Saturday, August 1, 2009
Program Insider: Australia to Upgrade Tigers
Australia’s latest defence capability plan (DCP), released July 1, reveals plans to upgrade or replace three types of helicopters in service with the country’s Defence Force (ADF). In particular, it looks at modernizing the mission equipment to its Eurocopter Tiger fleet, "to ensure the Australian Tigers retain currency with operational requirements." The new DCP predicts a "new phase — or phases — to maintain the effectiveness of the capability. This project is expected to provide system upgrades to the Armed Reconnaissance Helicopter (ARH), consistent with the parent Franco-German Tiger program.
"The upgrades may include weapons, engines, software, aircraft mission management system and ground support system upgrades." The package is expected to cost between A$100 million and A$500 million ($80m to $400m). The DCP says that "Defense will commence work on developing this phase for government consideration after 2016." Last month the Australian DoD flagged more specific modifications to the Tigers, to improve their interoperability with the army’s battlefield command-and-control system. DoD officials told Australian Senate defense budget hearings that the modifications include improved data-linking, to support transfer of targeting and situational awareness.

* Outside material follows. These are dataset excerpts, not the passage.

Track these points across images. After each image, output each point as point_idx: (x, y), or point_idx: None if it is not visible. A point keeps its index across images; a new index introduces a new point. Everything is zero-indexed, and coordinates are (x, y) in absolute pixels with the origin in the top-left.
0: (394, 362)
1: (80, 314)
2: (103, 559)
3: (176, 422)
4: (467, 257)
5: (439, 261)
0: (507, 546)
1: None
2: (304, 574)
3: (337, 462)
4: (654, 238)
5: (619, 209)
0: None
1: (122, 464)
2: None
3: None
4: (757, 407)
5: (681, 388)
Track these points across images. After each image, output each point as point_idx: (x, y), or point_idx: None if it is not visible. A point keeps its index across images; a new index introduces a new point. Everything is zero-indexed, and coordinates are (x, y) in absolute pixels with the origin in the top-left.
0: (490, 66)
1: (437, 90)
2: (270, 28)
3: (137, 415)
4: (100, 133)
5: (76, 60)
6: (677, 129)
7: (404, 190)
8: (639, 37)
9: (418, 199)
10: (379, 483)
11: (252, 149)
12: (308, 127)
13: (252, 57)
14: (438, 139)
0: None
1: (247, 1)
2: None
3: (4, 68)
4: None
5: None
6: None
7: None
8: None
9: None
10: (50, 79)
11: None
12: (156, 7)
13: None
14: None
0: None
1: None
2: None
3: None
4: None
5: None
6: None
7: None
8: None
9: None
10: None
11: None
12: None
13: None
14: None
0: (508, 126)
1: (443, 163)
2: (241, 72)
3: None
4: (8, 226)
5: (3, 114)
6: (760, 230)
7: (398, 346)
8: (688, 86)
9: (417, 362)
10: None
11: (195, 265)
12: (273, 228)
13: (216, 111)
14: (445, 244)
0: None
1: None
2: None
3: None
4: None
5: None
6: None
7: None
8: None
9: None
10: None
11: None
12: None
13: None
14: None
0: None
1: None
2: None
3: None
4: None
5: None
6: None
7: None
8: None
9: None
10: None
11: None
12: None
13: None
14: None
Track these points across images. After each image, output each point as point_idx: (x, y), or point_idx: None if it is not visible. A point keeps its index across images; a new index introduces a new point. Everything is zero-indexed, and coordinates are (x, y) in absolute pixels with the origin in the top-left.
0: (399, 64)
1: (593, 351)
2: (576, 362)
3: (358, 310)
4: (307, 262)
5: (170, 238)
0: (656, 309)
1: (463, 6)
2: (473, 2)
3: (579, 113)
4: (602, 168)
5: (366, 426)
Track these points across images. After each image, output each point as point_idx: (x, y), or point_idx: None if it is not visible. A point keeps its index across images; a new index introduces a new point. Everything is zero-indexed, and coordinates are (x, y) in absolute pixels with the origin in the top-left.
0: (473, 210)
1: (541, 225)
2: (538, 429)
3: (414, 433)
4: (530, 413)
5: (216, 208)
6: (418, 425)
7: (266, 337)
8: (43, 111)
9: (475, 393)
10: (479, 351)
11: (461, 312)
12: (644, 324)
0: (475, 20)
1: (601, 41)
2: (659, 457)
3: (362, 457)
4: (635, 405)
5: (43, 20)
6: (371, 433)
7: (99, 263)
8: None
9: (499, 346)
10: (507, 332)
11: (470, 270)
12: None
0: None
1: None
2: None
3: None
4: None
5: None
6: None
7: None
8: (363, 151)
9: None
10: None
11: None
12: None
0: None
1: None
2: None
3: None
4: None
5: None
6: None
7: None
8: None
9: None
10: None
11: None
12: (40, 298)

Australia remains in the delivery phase for its Tiger fleet. Twelve ARHs are currently in service with six more under assembly, at Australian Aerospace at Brisbane, and four more to come. Two squadrons, the 161st and 162nd, have been formed at Darwin as part of the Army’s new ARH regiment.
If, as widely predicted, France sends some of its own Hélicoptère d’Appui Protection (HAP)-variant Tigers to Afghanistan, Australia is expected to send at least one observer to join them. If the political decision is taken, an initial three aircraft from the ALAT (Aviation Légère de l’Armée de Terre) 4th Airmobile Brigade will be dispatched.
The HAP combat support Tiger is said to be "technically and operationally" ready for deployment, with two years of operational training with the elite 4th Brigade under its belt. The DCP also sets Initial Operational Capability (IOC) dates for new Royal Australian Navy (RAN) Seahawks and F-model Chinooks for the Army. Australia wants to achieve IOC with its replacement Seahawks for both the cancelled Kaman SH-2G (A) Seasprite and existing S-70B-2 fleets between 2014 and 2016. First pass approval (initial agreement) to procure 24 Sikorsky MH-60Rs is scheduled for between now and mid-2011. Second pass — formal acquisition approvals — should happen between mid-2010 and mid-2012.
The new aircraft will replace RAN’s 16 existing Seahawks, which are scheduled to be withdrawn from service by 2019. The acquisition is forecast to cost between A$500 million and A$1.5 billion ($400m to $1.2bn). The Army will not achieve IOC with its seven new Boeing CH-47F Chinooks before 2016. In the meantime, it plans to issue tenders later this year for a deeper maintenance support capability for its six existing CH-47D aircraft. The DCP says that government approvals to proceed with the CH-47F acquisition may not occur until mid-2012. This is despite Australia lodging a $560-million Foreign Military Sales (FMS) acquisition application for the aircraft with the U.S. DoD in April.
While FMS remains the planned purchase mechanism, the DCP says that the Australian industry is expected to realize work opportunities on the new aircraft through "design and fitment of additional mission equipment to the CH-47F, once they are delivered to Australia."